Other Notes Article https://lenovopress.com/lp0826.pdf spoke about "C-State" and although the T30 Dell server has C-State defined within the BIOS - Turning it on/off had no effect on the high cpu issue I encountered.

Summary Please research this guys before implementing on your system. If this turns out to be the "fix" for the high CPU use on linux - This may be a nice addition to the installation instructions if we can find an easier way to set it up.

Thanks again folks! Your assistance in this matter was amazing!

robotastic commented 5 years ago

Awesome!! That makes a lot of sense... your CPU was throttling back the CPU freq and as a result, the % CPU usage was up. Best to think of it as (CPU Freq / Usage) or something like that. I keep mine in "power-save" mode instead of Performance, to lower power usage and keep the fan off.

Try running the same 6 systems in Power-Save mode. It should auto scale the Freq and handle things just as well. It just opts to keep the CPU freq a little lower and CPU utilization a little higher.

This all still doesn't explain all the nano_sleep syscalls. I am going to look into this more.

One last thing to check, can you look at the number of control channel messages you are decoding for each system? It should be about 38 msgs per second. Even with good audio decode you can have low control channel decode.

To get this, add "controlWarnRate": -1 to the top level of config.json

If the Message rate is low, sleep will be called a lot. With 6 systems though, there should be tons of messages.

FarvaTechnology commented 5 years ago

robo - Thanks again! You guys rock!

I tried the powersave mode - And the CPU just shot back up to 200+% again. :(

According to Dell - The BIOS is supposed to handle a ton of this stuff. And even though ubuntu is "certified" for this server (16.04 only) - It appears that some of the BIOS settings don't work inside Ubuntu for some reason. One would think it wouldn't matter.

As far as the nanosleep and Linux - There are a TON of articles out there of people having issues with the newer Kernels and sleep in some multi-core ENVs. Especially on GHZ systems.

One article I found said that the source code needs to test for the clock speed of the CPU and adjust it's coding to map the correct microseconds or milliseconds for sleep applications. There was even some articles talking about testing between linux OS and Windows and how that differs.

ONLY ME would elect to use a Xeon processor! hahaha

But hey! At least we found a hack.

Thanks again to everyone! Your help is amazing.

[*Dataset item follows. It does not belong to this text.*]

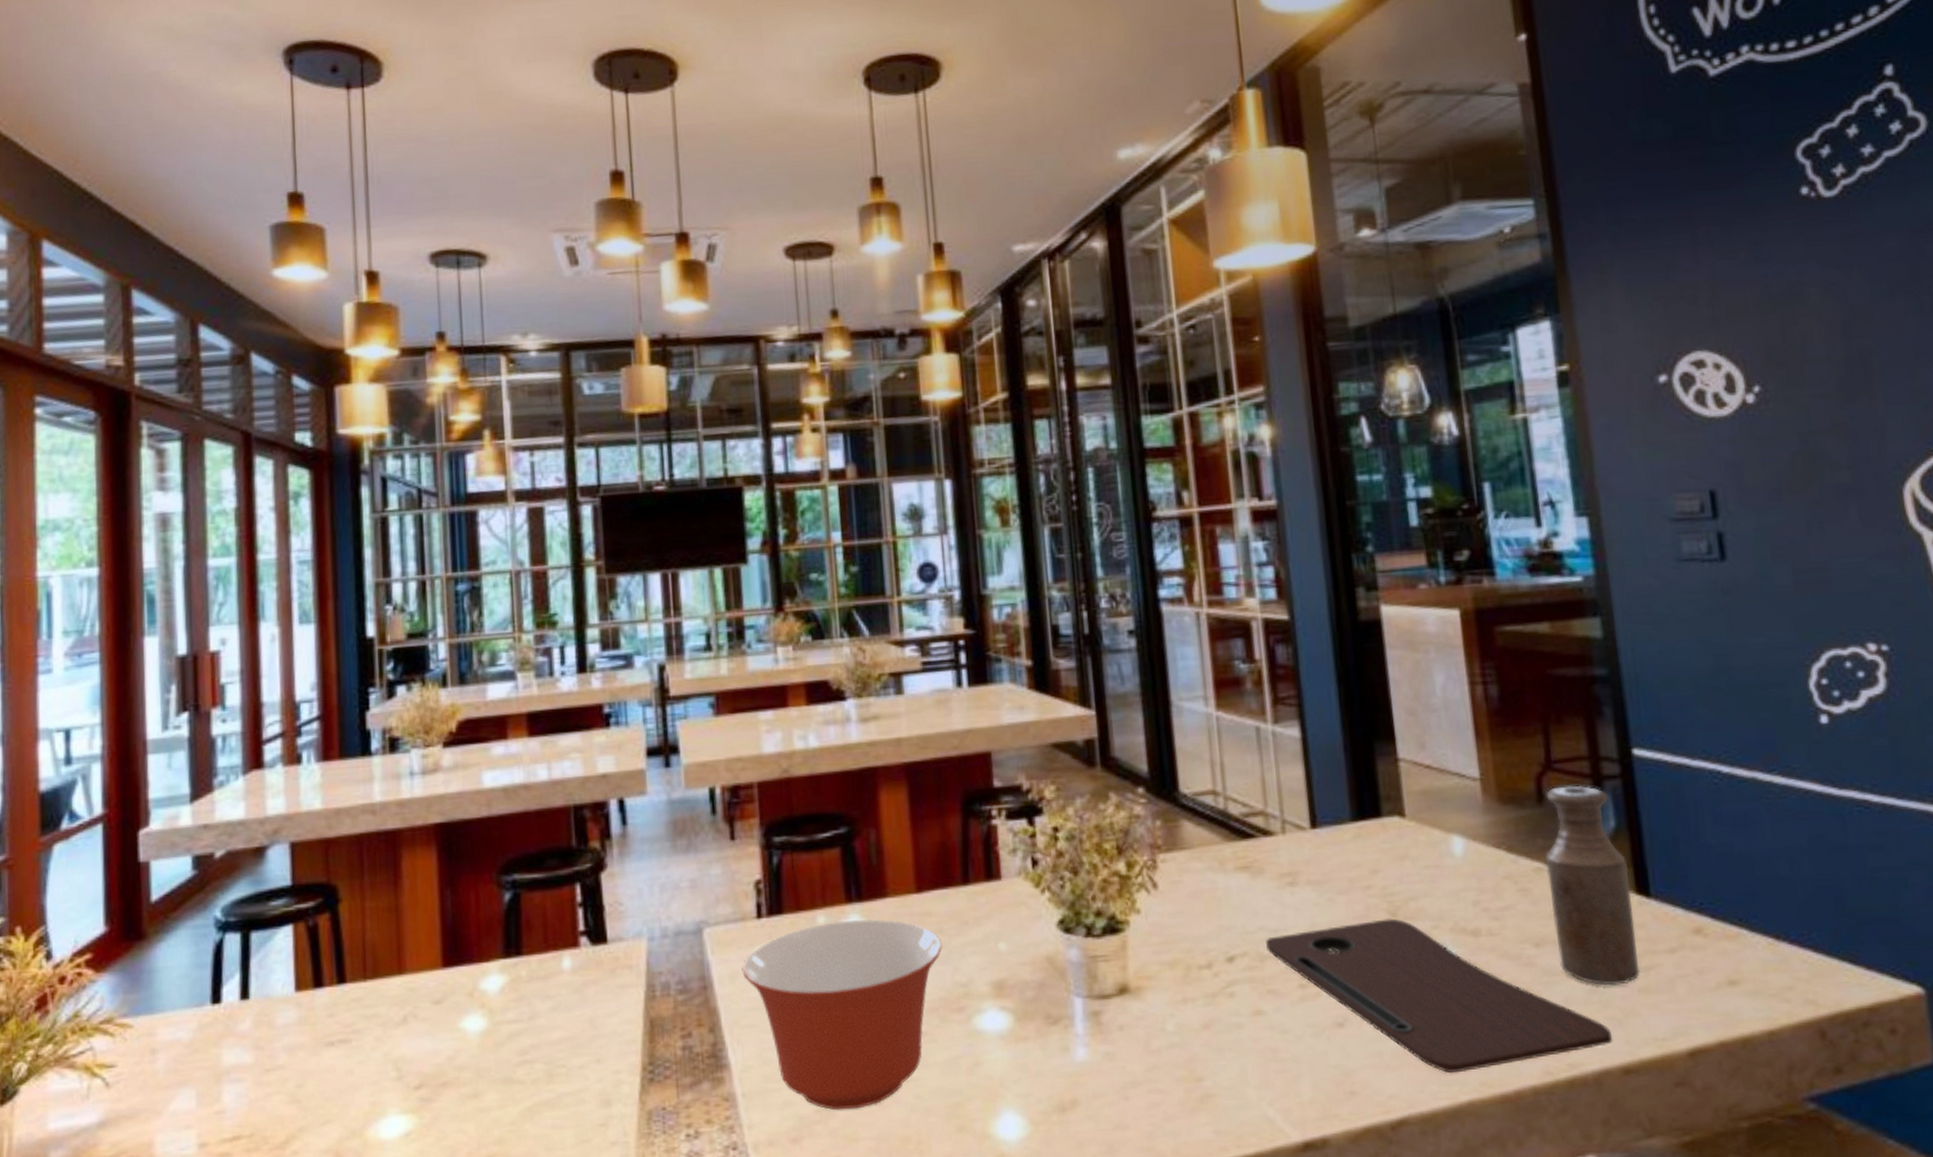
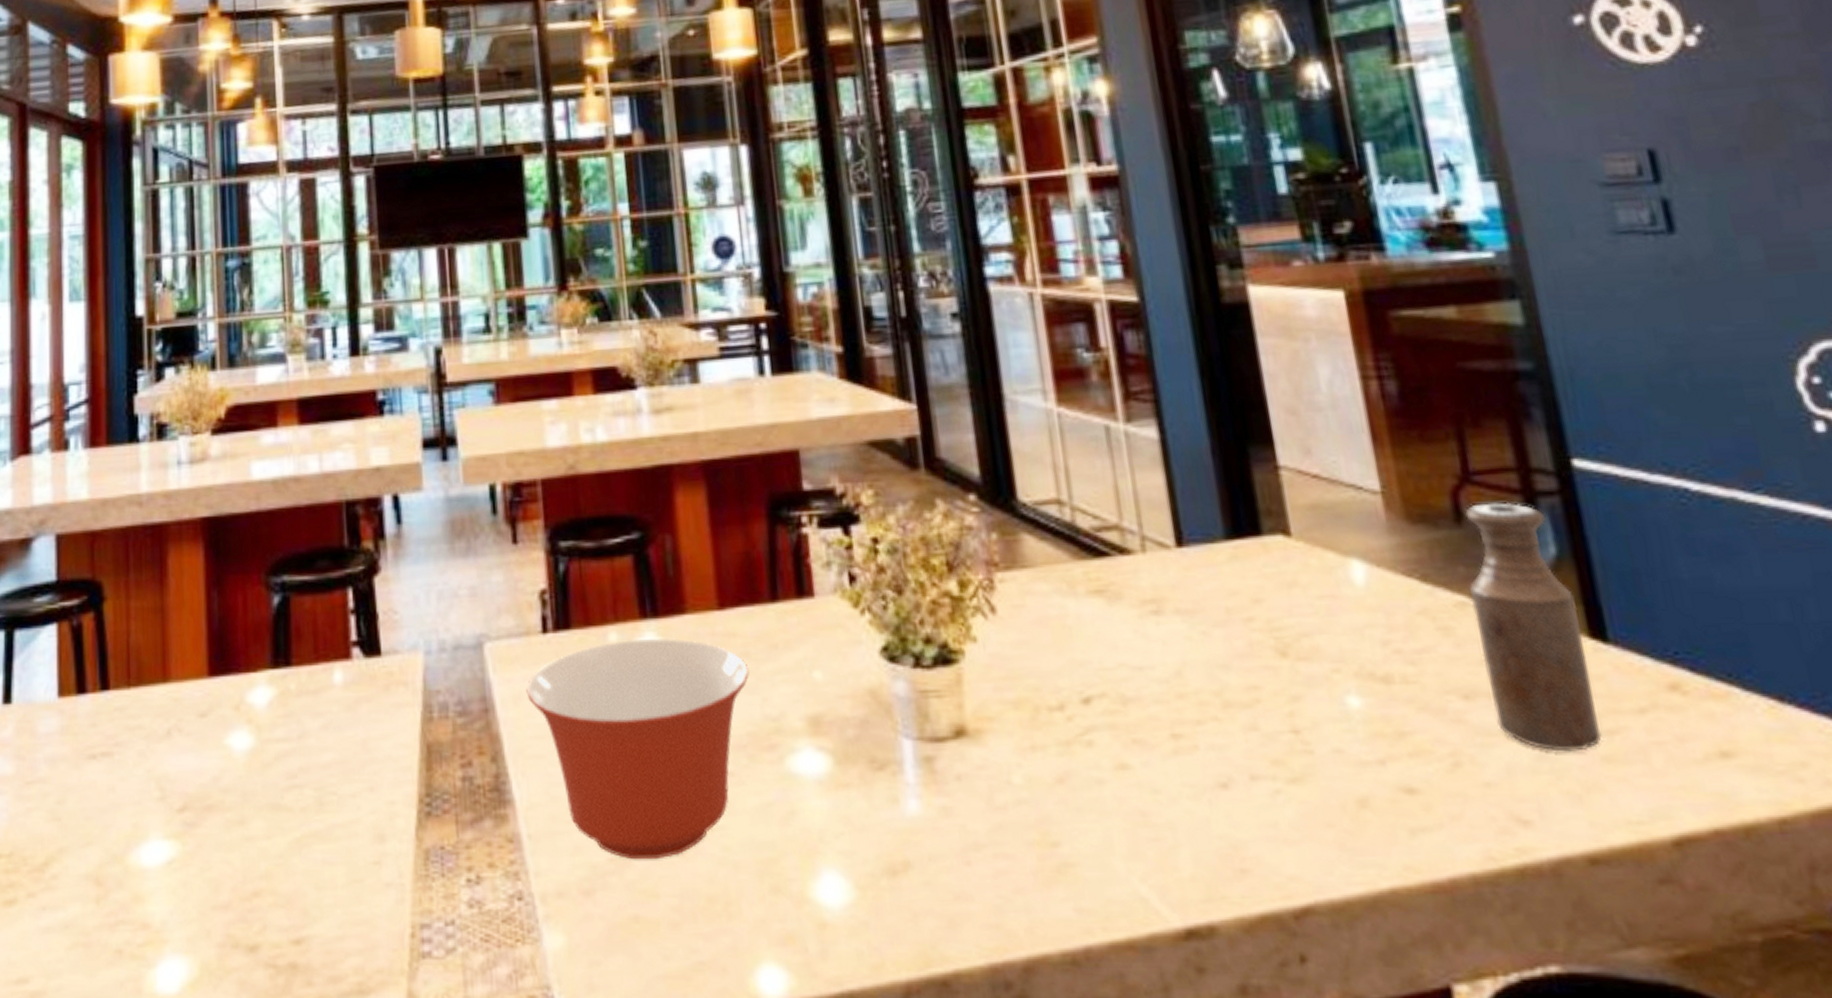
cutting board: present [1266,918,1613,1074] -> none [1128,658,1573,853]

Lets keep this ticket open a few more days to see how everything runs... And if this appears to be a solution, we can close it out if that is good with you guys.

FarvaTechnology commented 5 years ago

STATUS UPDATE

All... The addition of the cpufreq tools fixed my problem! I have successfully ran several days with AMAZING server efficiency!!!!

Before installing cpufreq tools - I had 200+ % CPU (4 core) and I was only able to monitor two p25 systems. Even then my average server load was nearly 6-8 (way above the 4.0 cutoff).

After adding cpufreq tools - I was able to add several more p25 systems. And I have consistently been running at 100%CPU or so (out of 400%) and sever load is 1.96 on the 15 minute average scale!

With this increased performance... I could probably squeeze in 2-3 more p25 systems and stay under my 4.0 server average threshold.

The only note is... YOU MUST RUN CPUFREQ TOOL AFTER trunk-recorder is up and running.

I would consider this ticket closed.

bctrainers commented 5 years ago

Interesting findings there. For me, I use a HackRF One to monitor a singular P25 system. So there's no array of RTLSDR's going on here. It is easily able to cover the entire swath of spectrum that the P25 system is configured to use - and then some. I too, have the moderate to high CPU usage, only with 10 recorders configured and ready from the single HackRF. Anything less with the CPU cores, I end up seeing OOOOOOOOOOO's all over the place in the console. Decode rates are quite bouncy.... from 24 to 40/sec.

For this VM, i've thrown all 12 cores available at this particular installation. As you can see below, it's having a joyride with all the cores.

VM: mobaxterm_2019-01-07_23-39-32 VM Host: mstsc_2019-01-07_23-42-16

Now to find something like cpufreq that works on a VMWare ESXi/Workstation system......